6. Don’t move in with someone because you’re attracted to them.
Its incredible how often young guys, in particular, make this mistake. Your most likely fate, lads, is endless months making cups of tea and undertaking late night trips to Spar at the behest of a girl who is either blissfully unaware (or taking cruel advantage) of your feelings towards her. And that’s about the least messy outcome you can expect…

7. Invite the neighbours.
The best student parties are ones that take place in some other poor sap’s house. But, if you must throw one, set aside one room in which to store anything in the house that you wouldn’t wish to see damaged, stolen or used as an ashtray. And lock the door. As a final precaution, invite all of your neighbours along. Don’t worry, they won’t come. But as long as the noise doesn’t get outrageously out of hand, they’ll also be too embarrassed to complain.

8. Relations with your landlord will be adversarial.
Inevitable really, given that the interests of the fun-loving fresher and the beleaguered property owner are diametrically opposed. For students, the ideal landlord is a wealthy professional who owns multiple properties and lives far, far away. He’ll tend not to breathe down your neck too much.

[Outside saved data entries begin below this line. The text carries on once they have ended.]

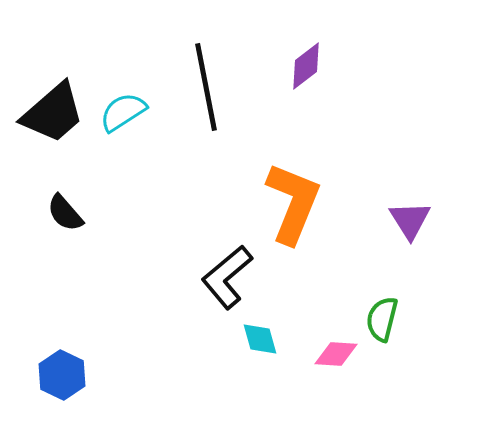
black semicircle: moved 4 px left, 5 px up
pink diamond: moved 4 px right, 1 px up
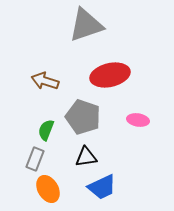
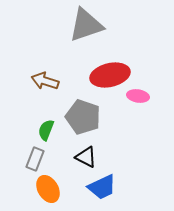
pink ellipse: moved 24 px up
black triangle: rotated 35 degrees clockwise
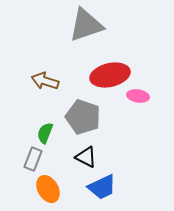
green semicircle: moved 1 px left, 3 px down
gray rectangle: moved 2 px left
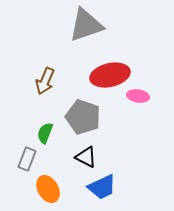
brown arrow: rotated 84 degrees counterclockwise
gray rectangle: moved 6 px left
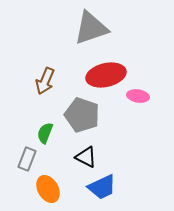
gray triangle: moved 5 px right, 3 px down
red ellipse: moved 4 px left
gray pentagon: moved 1 px left, 2 px up
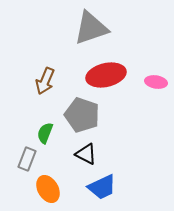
pink ellipse: moved 18 px right, 14 px up
black triangle: moved 3 px up
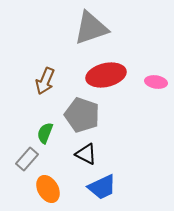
gray rectangle: rotated 20 degrees clockwise
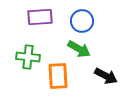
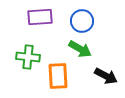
green arrow: moved 1 px right
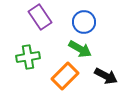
purple rectangle: rotated 60 degrees clockwise
blue circle: moved 2 px right, 1 px down
green cross: rotated 15 degrees counterclockwise
orange rectangle: moved 7 px right; rotated 48 degrees clockwise
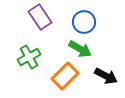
green cross: moved 1 px right; rotated 20 degrees counterclockwise
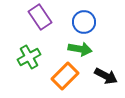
green arrow: rotated 20 degrees counterclockwise
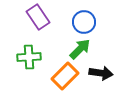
purple rectangle: moved 2 px left
green arrow: rotated 55 degrees counterclockwise
green cross: rotated 25 degrees clockwise
black arrow: moved 5 px left, 3 px up; rotated 20 degrees counterclockwise
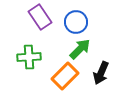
purple rectangle: moved 2 px right
blue circle: moved 8 px left
black arrow: rotated 105 degrees clockwise
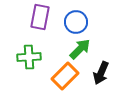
purple rectangle: rotated 45 degrees clockwise
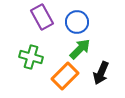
purple rectangle: moved 2 px right; rotated 40 degrees counterclockwise
blue circle: moved 1 px right
green cross: moved 2 px right; rotated 20 degrees clockwise
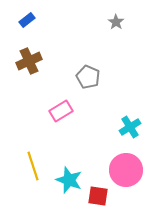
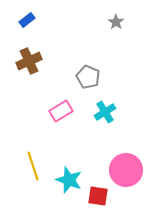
cyan cross: moved 25 px left, 15 px up
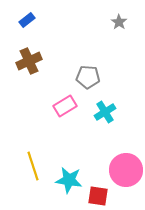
gray star: moved 3 px right
gray pentagon: rotated 20 degrees counterclockwise
pink rectangle: moved 4 px right, 5 px up
cyan star: rotated 12 degrees counterclockwise
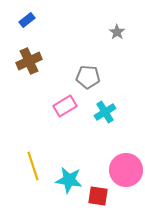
gray star: moved 2 px left, 10 px down
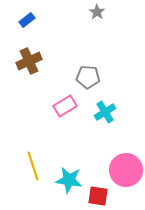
gray star: moved 20 px left, 20 px up
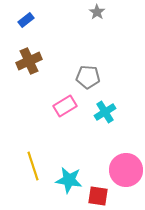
blue rectangle: moved 1 px left
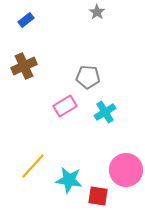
brown cross: moved 5 px left, 5 px down
yellow line: rotated 60 degrees clockwise
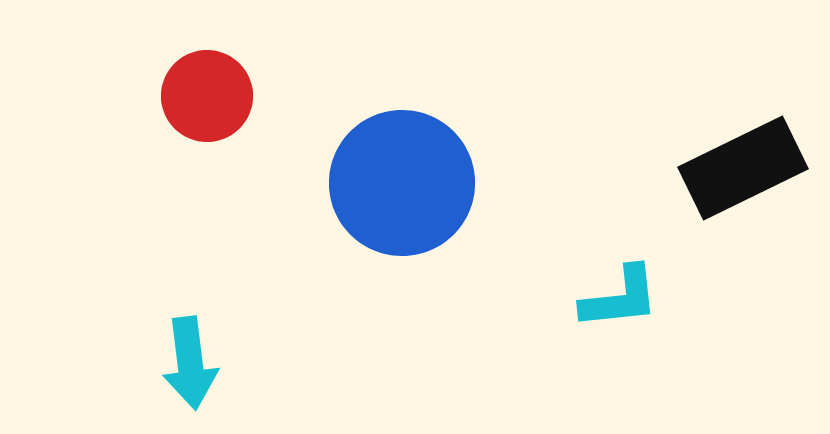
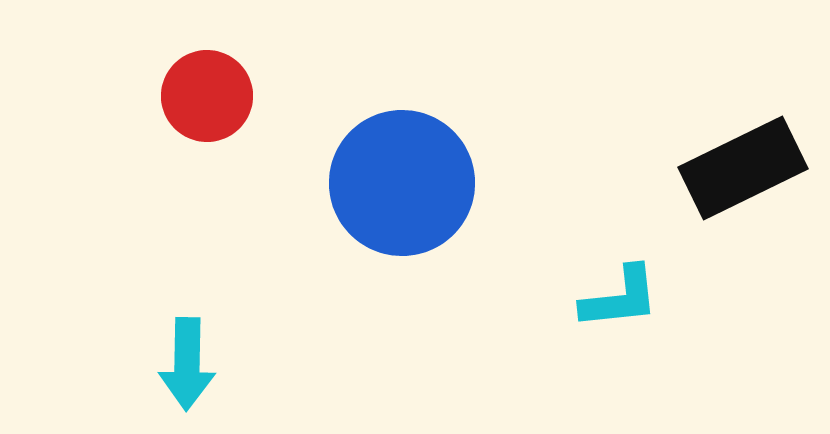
cyan arrow: moved 3 px left, 1 px down; rotated 8 degrees clockwise
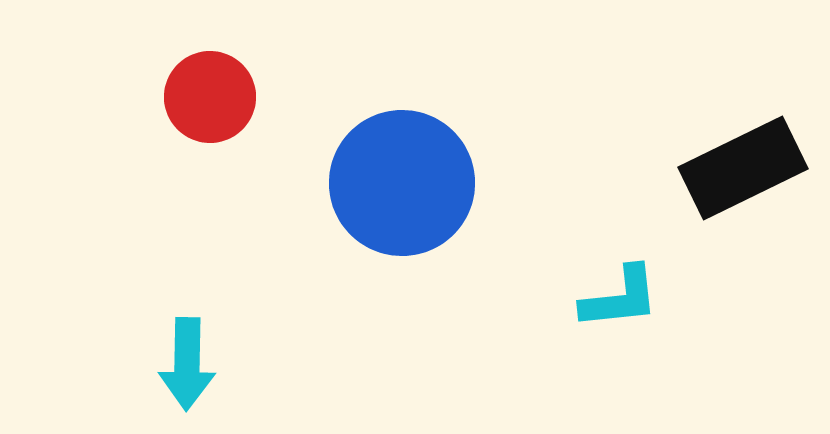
red circle: moved 3 px right, 1 px down
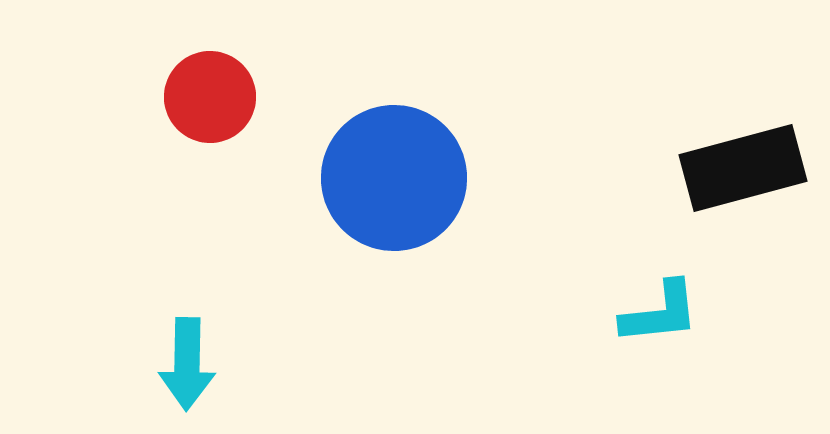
black rectangle: rotated 11 degrees clockwise
blue circle: moved 8 px left, 5 px up
cyan L-shape: moved 40 px right, 15 px down
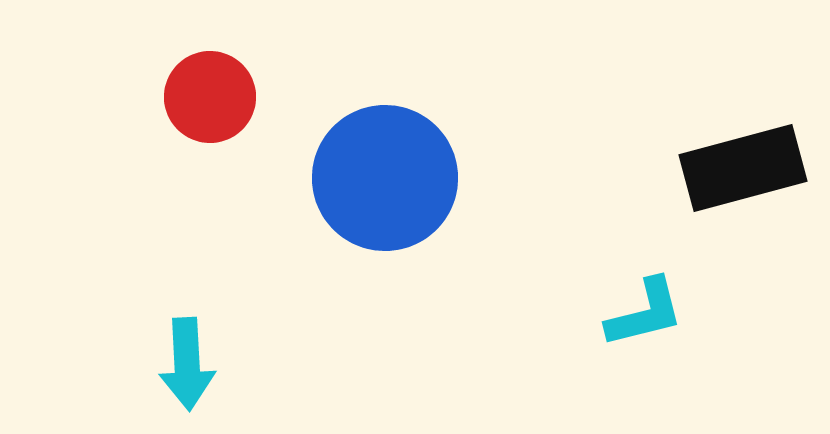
blue circle: moved 9 px left
cyan L-shape: moved 15 px left; rotated 8 degrees counterclockwise
cyan arrow: rotated 4 degrees counterclockwise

Also, it never hurts to, you know, pay your rent on time and not wreck the gaff if you can avoid it at all.

9. When you move in, document everything.
There’s an unavoidable day of reckoning coming up next May, when you’ll have to attempt to reclaim (some portion of) your deposit. It’s going to be an ordeal. But your cause will be greatly assisted if you have photographic evidence documenting the condition of the house when you moved in. This writer was once penalised for damage caused to a set of curtains. When confronted with photographic evidence that the same hole had already been there back in September, the landlady conceded that, yes, it had been. But it hadn’t been quite as large.

The same lady failed to notice that the bathroom sink was being held up by a chair. Happy, happy days…

10. Enjoy yourself!
D’uh. Of course you will.

* The day this piece was published, I had texts and emails from a couple of people asking whether they were the inspiration for the accoustic guitar bit. I told each of them that it couldn’t have been, since the article clearly specifies a bad guitarist… Suckers!